■ **TO DO**:
- a) Using the Kevin Ritz profile, explain in one to three sentences how Ritz came to join the Detroit Tigers organization before his 1989 debut.
- b) Answer these questions from the Kevin Ritz profile:
(i) In what town did Ritz grow up?
(ii) How many strikeouts did he record in his MLB career?
(iii) On what date and for which team did he make his last MLB appearance?
- c) Revise the Kevin Ritz profile starting with "Last MLB appearance" and going on through "player (born 1965)", putting "ERA" in place of "Earned run average".

- Pitcher
- Born: June 8, 1965 (age 61) Eatontown, New Jersey, U.S.
- Batted: RightThrew: Right

MLB debut
- July 15, 1989, for the Detroit Tigers

Last MLB appearance
- May 16, 1998, for the Colorado Rockies

MLB statistics
- Win–loss record: 45–56
- Earned run average: 5.35
- Strikeouts: 462

Teams
- Detroit Tigers (1989–1992); Colorado Rockies (1994–1998);

= Kevin Ritz (baseball) =

American baseball player (born 1965)

Kevin D. Ritz (born June 8, 1965) is an American former Major League Baseball right-handed pitcher. Ritz grew up in Bloomfield, Iowa. He is an alumnus of William Penn University and Indian Hills Community College.

Ritz was drafted by the Detroit Tigers in the fourth round of the 1985 MLB amateur draft. He pitched for the Detroit Tigers (1989–92) and the Colorado Rockies (1994–1998). In 1989, Ritz was honored as Tigers' Rookie of the Year.

■ **DATA RECORDS**:
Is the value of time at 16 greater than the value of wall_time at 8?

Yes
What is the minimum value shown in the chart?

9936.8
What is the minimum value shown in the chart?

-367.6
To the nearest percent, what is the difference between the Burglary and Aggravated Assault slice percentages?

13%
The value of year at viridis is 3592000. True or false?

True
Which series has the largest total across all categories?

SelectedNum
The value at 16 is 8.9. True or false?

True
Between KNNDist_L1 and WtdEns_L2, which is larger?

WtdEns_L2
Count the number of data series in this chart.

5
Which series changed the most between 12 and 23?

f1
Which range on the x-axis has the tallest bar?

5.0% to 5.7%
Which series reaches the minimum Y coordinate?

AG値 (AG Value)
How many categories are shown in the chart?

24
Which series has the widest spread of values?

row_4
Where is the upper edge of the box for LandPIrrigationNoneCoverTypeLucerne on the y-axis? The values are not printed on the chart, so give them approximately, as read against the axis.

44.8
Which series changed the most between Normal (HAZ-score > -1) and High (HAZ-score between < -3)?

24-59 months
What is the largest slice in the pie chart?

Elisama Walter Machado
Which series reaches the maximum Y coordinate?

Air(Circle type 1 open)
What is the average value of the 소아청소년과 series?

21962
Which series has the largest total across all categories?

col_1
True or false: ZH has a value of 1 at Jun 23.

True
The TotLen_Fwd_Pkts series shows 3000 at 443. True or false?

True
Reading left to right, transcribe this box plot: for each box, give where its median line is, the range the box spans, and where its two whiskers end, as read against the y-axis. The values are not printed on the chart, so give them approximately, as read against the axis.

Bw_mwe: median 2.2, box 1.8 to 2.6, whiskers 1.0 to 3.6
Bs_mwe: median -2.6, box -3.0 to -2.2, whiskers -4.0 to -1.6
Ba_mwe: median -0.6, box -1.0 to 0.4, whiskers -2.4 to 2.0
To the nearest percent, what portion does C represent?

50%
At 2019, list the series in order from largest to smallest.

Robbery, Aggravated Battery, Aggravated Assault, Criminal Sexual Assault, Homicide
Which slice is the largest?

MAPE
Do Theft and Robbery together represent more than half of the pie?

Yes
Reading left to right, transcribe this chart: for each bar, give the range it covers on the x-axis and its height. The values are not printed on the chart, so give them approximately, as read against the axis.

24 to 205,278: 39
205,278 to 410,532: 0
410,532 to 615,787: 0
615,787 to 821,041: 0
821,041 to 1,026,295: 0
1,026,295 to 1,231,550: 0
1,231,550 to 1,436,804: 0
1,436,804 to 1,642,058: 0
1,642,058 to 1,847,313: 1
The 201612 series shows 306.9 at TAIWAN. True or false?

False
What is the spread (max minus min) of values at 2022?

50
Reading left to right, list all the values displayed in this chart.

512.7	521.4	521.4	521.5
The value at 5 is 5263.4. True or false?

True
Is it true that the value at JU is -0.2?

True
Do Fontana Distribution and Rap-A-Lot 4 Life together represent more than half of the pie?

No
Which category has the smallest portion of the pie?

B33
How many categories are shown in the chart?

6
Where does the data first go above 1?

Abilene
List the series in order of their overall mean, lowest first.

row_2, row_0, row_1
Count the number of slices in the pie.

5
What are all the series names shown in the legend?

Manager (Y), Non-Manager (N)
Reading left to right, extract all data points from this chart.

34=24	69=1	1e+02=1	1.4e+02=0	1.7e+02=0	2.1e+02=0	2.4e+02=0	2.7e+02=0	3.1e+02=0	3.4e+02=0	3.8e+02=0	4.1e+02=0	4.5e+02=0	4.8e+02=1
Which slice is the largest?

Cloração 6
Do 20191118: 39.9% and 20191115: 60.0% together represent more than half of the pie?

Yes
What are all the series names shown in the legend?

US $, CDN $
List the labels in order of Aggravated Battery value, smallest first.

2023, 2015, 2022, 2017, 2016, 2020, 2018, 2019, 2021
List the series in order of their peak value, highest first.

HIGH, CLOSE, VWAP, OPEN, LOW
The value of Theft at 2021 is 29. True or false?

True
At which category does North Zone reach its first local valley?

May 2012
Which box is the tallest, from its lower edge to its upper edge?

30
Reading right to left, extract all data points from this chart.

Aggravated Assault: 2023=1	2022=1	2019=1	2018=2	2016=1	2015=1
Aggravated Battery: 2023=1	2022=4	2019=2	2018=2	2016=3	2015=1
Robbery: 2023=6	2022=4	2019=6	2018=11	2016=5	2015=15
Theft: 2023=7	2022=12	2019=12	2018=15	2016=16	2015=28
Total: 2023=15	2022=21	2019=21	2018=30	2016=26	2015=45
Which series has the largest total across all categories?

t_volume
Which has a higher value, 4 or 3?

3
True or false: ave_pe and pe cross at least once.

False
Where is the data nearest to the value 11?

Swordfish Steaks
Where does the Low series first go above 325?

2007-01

■ **TASK RESULTS**:
- a) Ritz joined the Detroit Tigers organization because the Tigers drafted him in the fourth round of the 1985 MLB amateur draft. He went on to pitch for them from 1989 to 1992.

- b)
(i) Bloomfield, Iowa
(ii) 462
(iii) May 16, 1998, for the Colorado Rockies

- c)
Last MLB appearance
- May 16, 1998, for the Colorado Rockies

MLB statistics
- Win–loss record: 45–56
- ERA: 5.35
- Strikeouts: 462

Teams
- Detroit Tigers (1989–1992); Colorado Rockies (1994–1998);

= Kevin Ritz (baseball) =

American baseball player (born 1965)